Gorsuch’s interest in assisted suicide seems to have bloomed in the early 2000s, when he was studying for his doctorate. After earning a law degree from Harvard and clerking on the U.S. Supreme Court, Gorsuch attended Oxford University on a prestigious Marshall Scholarship. There, he studied legal and moral issues related to assisted suicide and euthanasia under the Australian legal scholar John Finnis, a staunch opponent of aid-in-dying measures, as SCOTUSblog has reported.
At the beginning of his book, Gorsuch thanks Finnis, saying he “provided thoughtful comments on, and kind support through, draft after draft.”
Over the following 300-some pages, Gorsuch, while against assisted suicide, lays out an exhaustive but evenhanded case, treating respectfully the positions of those who disagree with him.
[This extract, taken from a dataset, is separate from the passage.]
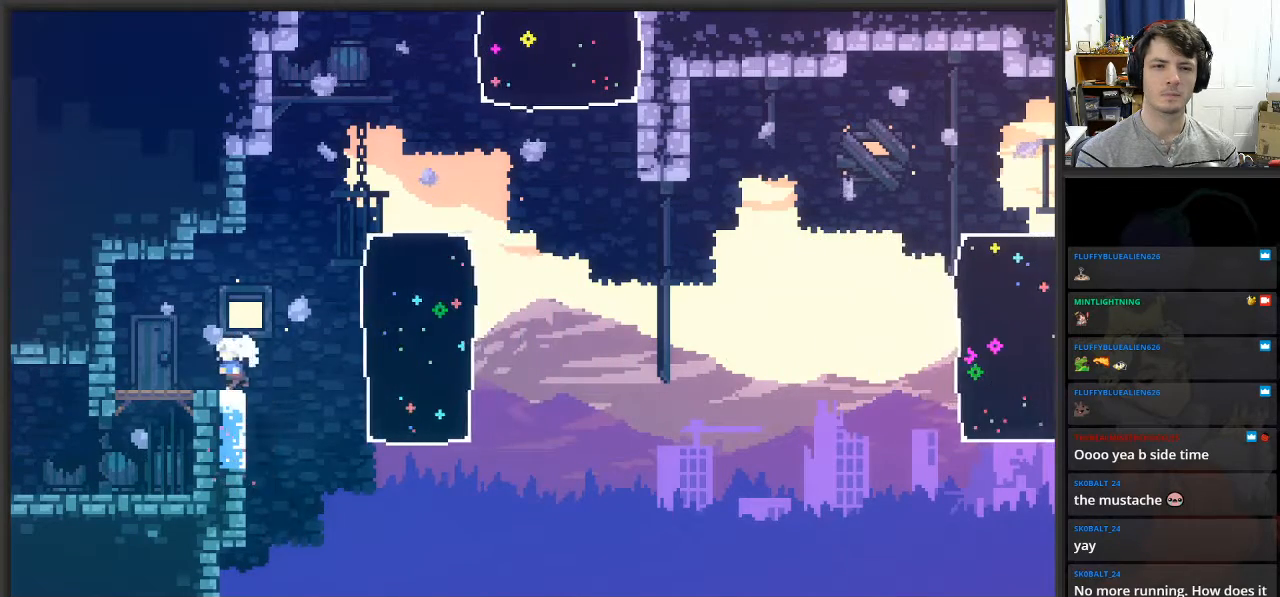
{"buttons": ["A"], "left_stick": "right", "right_stick": "center", "events": [[17, "L2", "up"], [333, "left_stick", "right"], [400, "A", "down"]]}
He touches on everything from Greek and Roman laws on taking one’s own life to present-day arguments in support of aid-in-dying legislation. But he specifically avoids discussing war and capital punishment, saying they “raise unique questions all their own.”
If his writing is any indication, Gorsuch seems to have been alarmed by the sudden proliferation in the mid-1990s and early-2000s of proposals seeking to legalize physician-assisted suicide or euthanasia. He also cites the flurry of articles, books and defenses that emerged after the late Dr. Jack Kevorkian made headlines in 1990 for helping an Alzheimer’s patient kill herself. One particular work that seemed to bother him was “Final Exit,” a popular book by the right-to-die organization the Hemlock Society that describes various methods of “self-deliverance,” including suicide by plastic bag and firearm.
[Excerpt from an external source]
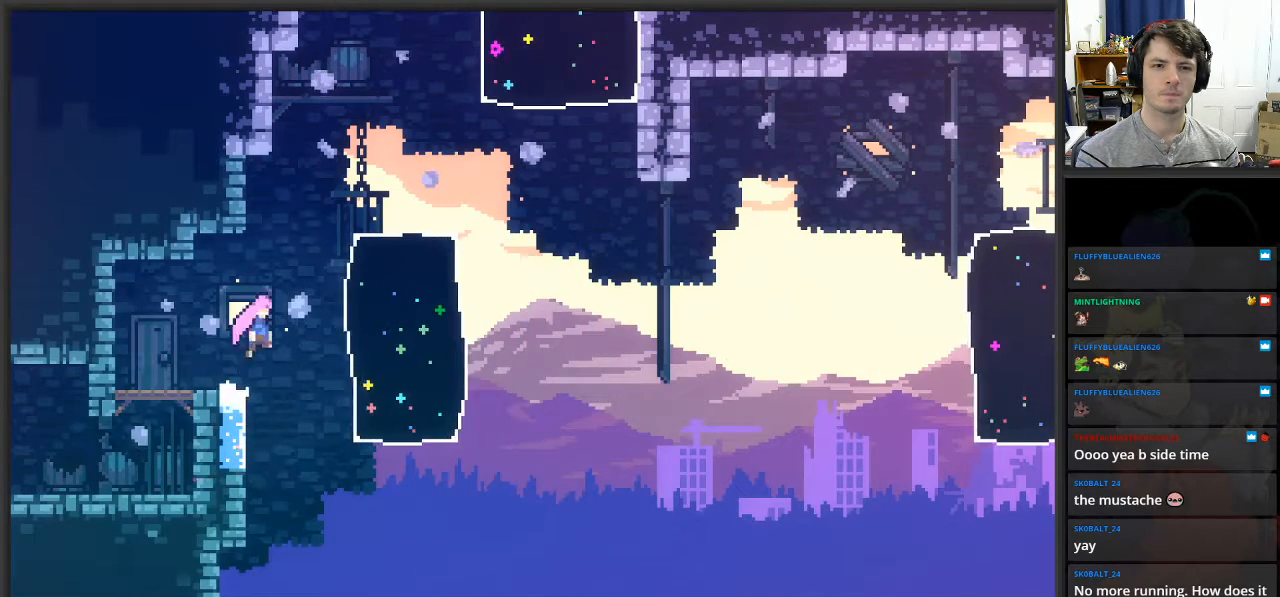
{"buttons": ["L2"], "left_stick": "up", "right_stick": "center", "events": [[17, "L2", "down"], [33, "A", "up"], [67, "left_stick", "up"], [133, "X", "down"], [367, "X", "up"]]}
Some of Gorsuch’s sharpest criticisms were directed at one of his fellow jurists, Judge Richard Posner of the U.S. Court of Appeals for the Seventh Circuit. Posner has written in favor of permitting physician-assisted suicide, arguing that the government should not interfere with a person’s decision to take his or her own life, especially in cases where the patient is terminally ill.
Gorsuch rejected that view, writing it would “tend toward, if not require, the legalization not only of assisted suicide and euthanasia, but of any act of consensual homicide.” Posner’s position, he writes, would allow “sadomasochist killings” and “mass suicide pacts,” as well as duels, illicit drug use, organ sales and the “sale of one’s own life.”
Gorsuch concludes his book by envisioning a legal system that allows for terminally ill patients to refuse treatments that would extend their lives, while stopping short of permitting intentional killing.
In the time since Gorsuch released his book, several terminally ill patients seeking assisted suicides have drawn national attention. In one recent high profile case, Brittany Maynard, a 29-year-old from Oregon, in 2014 took lethal drugs prescribed by her physician and died. She had been diagnosed with a stage 4 malignant brain tumor and was told she had six months to live.
Multiple states have passed death with dignity laws in recent years — including California and Gorsuch’s own Colorado — and the movement supporting such measures has gained steam. Gorsuch, if confirmed, may very well have the opportunity to hear legal challenges to those statutes if they arrive at the Supreme Court. Indeed, a passage in his book may have been a bit prescient.
“Far from definitively resolving the assisted suicide issue,” he wrote, “the court’s decisions seem to assure that the debate over assisted suicide and euthanasia is not yet over — and may have only begun.”